Sehlem - Gentingen: 81 km
Heute Morgen hieß es Abschied nehmen von Zuhause für die nächsten ca. 3 Monate. Alles funktionierte soweit ganz gut, aber durch die Aufregung hatte ich vergessen, die Stromverbindung von der Steckdose zum Wohnwagen zu entfernen. Bei der Abfahrt bemerkte ich plötzlich meinen Nachbarn Walter neben dem Wohnwagen herlaufen mit einem Stromkabel in der Hand. War noch mal alles gut gegangen. Nachdem meine Frau Cilli noch bei der Ausfahrt aus dem Ort ein paar Fotos gemacht hatte, konnte ich Gas geben.

So fuhr ich dann zuerst zu meinem Cousin Rudi Mayer und seiner Frau Ingrid nach Butzweiler, die ich schon gefühlte Jahrzehnte nicht mehr gesehen hatte. Die Freude war riesengroß, da sie bereits den Artikel im Trierischen Volksfreund gelesen hatten, aber natürlich nicht mit meinem Besuch gerechnet hatten. Zum Abschied schenkte mir Rudi noch ein Karton Hühnereier von seinen Hühnern aus Freilandhaltung; ich freue mich bereits auf das erste Omelett mit diesen guten Eiern.

Es kam natürlich wie es kommen musste, hinter Wallendorf war die Weiterfahrt nach Gentingen über Ammeldingen nur über eine Umleitung möglich. So wurden aus den geplanten 64 km dann letztendlich 81 km.

Auf dem Campingplatz Camping Ourtal-Idyll Gentingen fand ich sodann auch einen schönen großräumigen Stellplatz.

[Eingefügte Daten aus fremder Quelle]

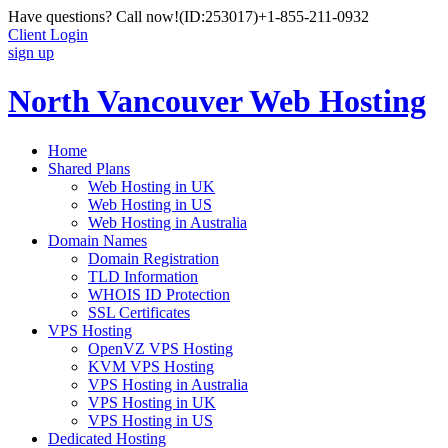
Have questions? Call now!
(ID:253017)
+1-855-211-0932
Client Login
sign up
North Vancouver Web Hosting
Home
Shared Plans
Web Hosting in UK
Web Hosting in US
Web Hosting in Australia
Domain Names
Domain Registration
TLD Information
WHOIS ID Protection
SSL Certificates
VPS Hosting
OpenVZ VPS Hosting
KVM VPS Hosting
VPS Hosting in Australia
VPS Hosting in UK
VPS Hosting in US
Dedicated Hosting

Die sehr netten Eigentümer des Platzes begrüßten mich persönlich, nachdem es ihnen dämmerte, dass ich derjenige war, über den sie am Morgen in der Zeitung gelesen hatten.
Auf dem stark von holländischen Campern belegten Platz dauerte es nicht lange, bis die ersten kamen und mein Gespann bewunderten und Fragen stellten. Die Nachfragen verstärkten sich noch, nachdem die Platzeigentümer den Zeitungsartikel des TV an der Tür zum Sanitärgebäude - gleich gegenüber von meinem Stellplatz - angebracht hatten.
Dann kam meine Frau mit den Enkelkindern und hatte Grillgut mitgebracht, was wir dann gemeinsam verzehrten.
Nachdem meine Tochter Caroline dann etwas später auch noch kam, mussten sie schon bald wieder nach Hause, da Clara morgen in die Schule und Niclas in den Kindergarten musste. Caroline schenkte mir noch eine Riesenkiste mit Reiseutensilien, mit denen ich locker die drei Monate überstehen kann.
Nun sitze ich hier am PC und lade die Tour von meinem GPS -Tracker und schreibe diesen Bericht.
Es ist nun schon spät und dunkel und ich werde den Reisebericht dann hiermit beenden.